Many of the phenomena were simultaneously photographed by a large group of cameras, several stereoscopic, and Hamilton obtained a unique collection of photographs of table levitations, telekinetic movements, teleplasmic structures, and materialized hands, faces, and full figures. The success of the circle was credited to the harmonious conditions that prevailed. It allowed Hamilton to make an important contribution to the study of direct voice and psychic lights. Apart from the photographs, the most valuable contribution was a critical analysis of trance that, in the hands of a competent observer, would be invaluable to researchers in eliminating imposition and fraud, whether deliberate or unintentional.

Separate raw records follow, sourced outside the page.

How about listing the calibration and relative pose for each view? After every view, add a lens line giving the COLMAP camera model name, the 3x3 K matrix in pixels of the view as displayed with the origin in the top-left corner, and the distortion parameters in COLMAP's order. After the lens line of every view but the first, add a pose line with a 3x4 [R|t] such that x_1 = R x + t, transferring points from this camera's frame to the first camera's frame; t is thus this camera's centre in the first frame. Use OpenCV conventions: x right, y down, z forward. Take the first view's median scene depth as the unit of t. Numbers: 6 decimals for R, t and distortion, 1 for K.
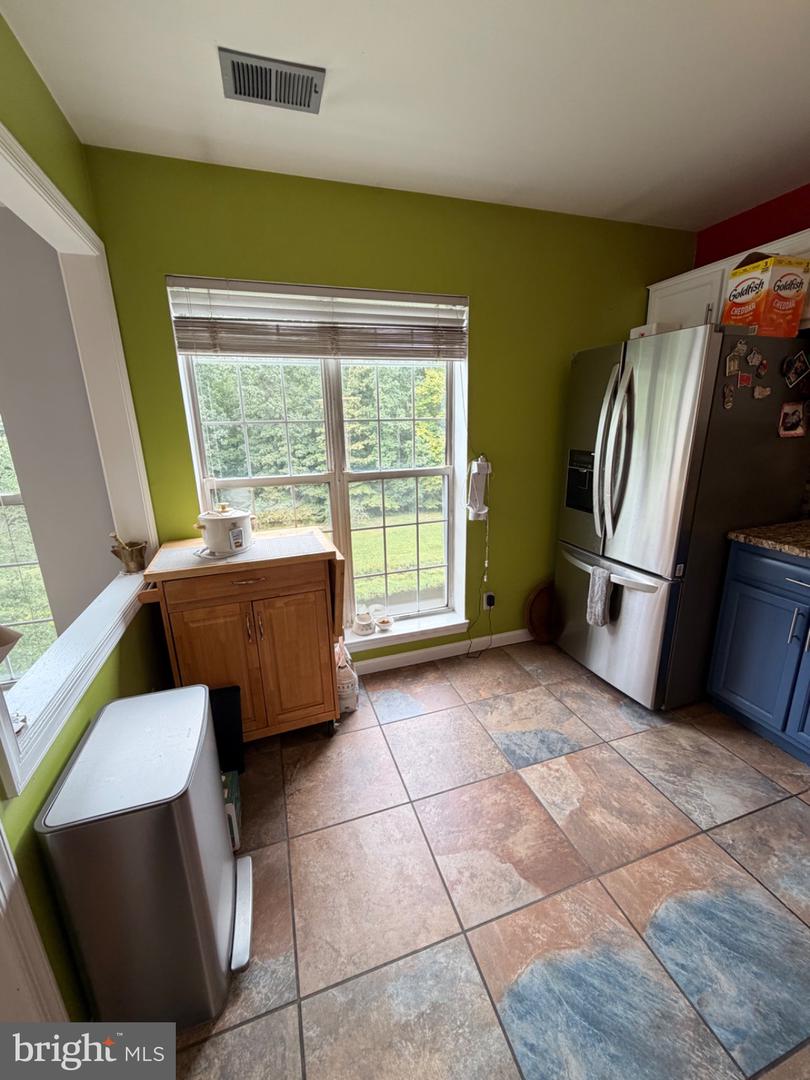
lens RADIAL K [[431.3, 0, 403.6], [0, 431.3, 534.4], [0, 0, 1]] dist [-0.001689, 0.000906]
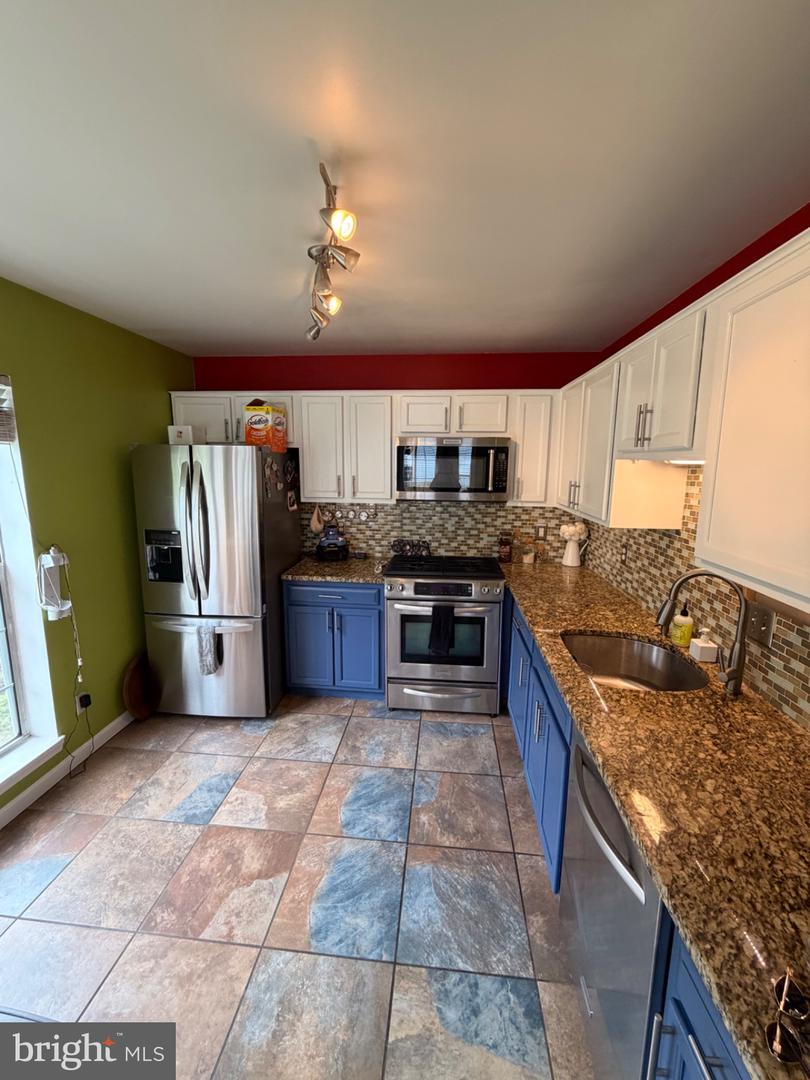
lens RADIAL K [[431.3, 0, 403.6], [0, 431.3, 534.4], [0, 0, 1]] dist [-0.001689, 0.000906]
pose [[0.404301, -0.119494, 0.906787, -0.410924], [0.214005, 0.976267, 0.033233, -0.099551], [-0.889237, 0.180621, 0.420278, -0.041766]]
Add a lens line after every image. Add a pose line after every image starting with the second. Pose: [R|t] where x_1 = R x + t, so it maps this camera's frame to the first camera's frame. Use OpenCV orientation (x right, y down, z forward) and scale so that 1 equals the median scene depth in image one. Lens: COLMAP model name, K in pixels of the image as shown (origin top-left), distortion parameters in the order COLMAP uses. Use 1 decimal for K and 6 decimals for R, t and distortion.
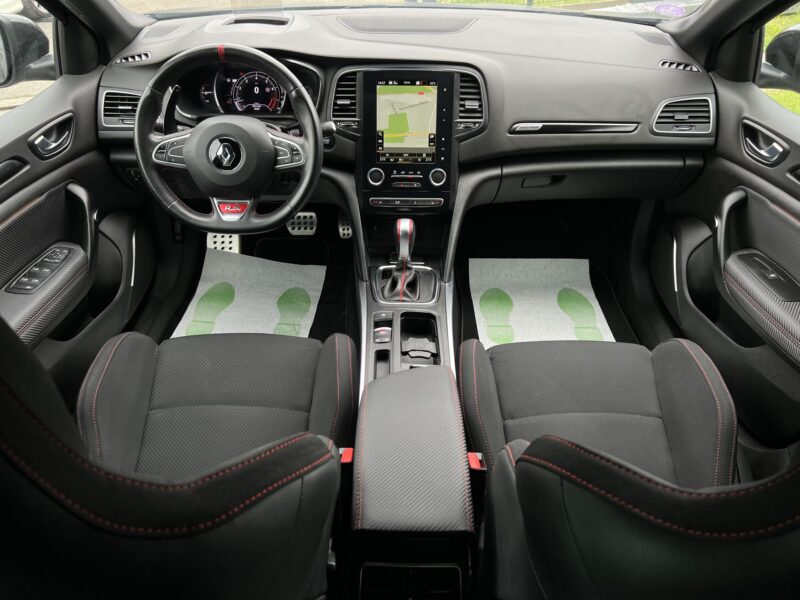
lens RADIAL K [[557.8, 0, 400.0], [0, 557.8, 300.0], [0, 0, 1]] dist [-0.000296, -0.022291]
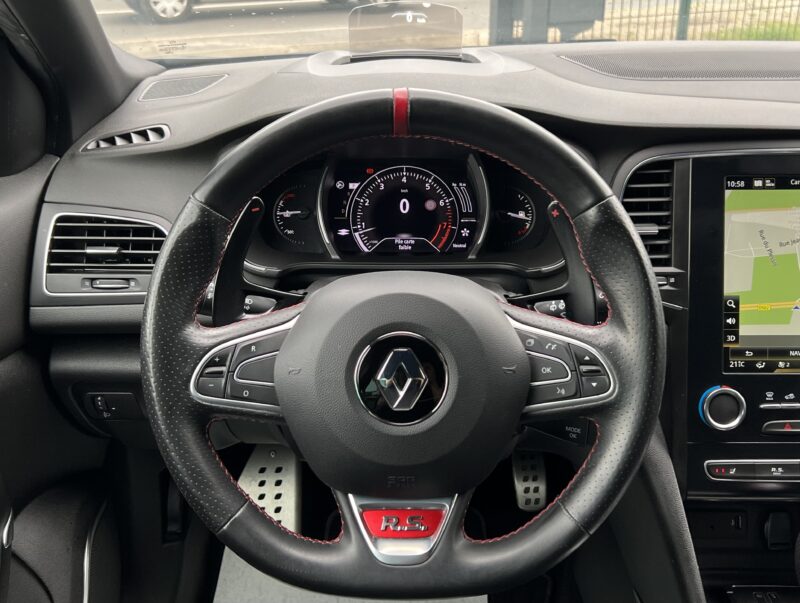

Hamilton died April 7, 1935.

Sources:

Hamilton, Margaret L. Is Survival a Fact? Studies of Deep-Trance Automatic Scripts. London, 1969.

Hamilton, T. Glen. Intention and Survival: Psychical Research Studies and Bearing of Intentional Acts by Trance Personalities on the Problem of Human Survival. Toronto: Macmillan, 1942. Rev. ed. London: Regency Press, 1977.

. "A Lecture to the British Medical Association." Psychic Science 9, no. 4 (January 1931).

. "The Mary M. Teleplasm of Oct. 27, 1929." Psychic Science 10, no. 4 (January 1932).

. "Teleplasmic Phenomena in Winnipeg." Psychic Science 8, no. 3 (1929); 8, no. 4 (January 1930); 9, no. 2 (July 1930).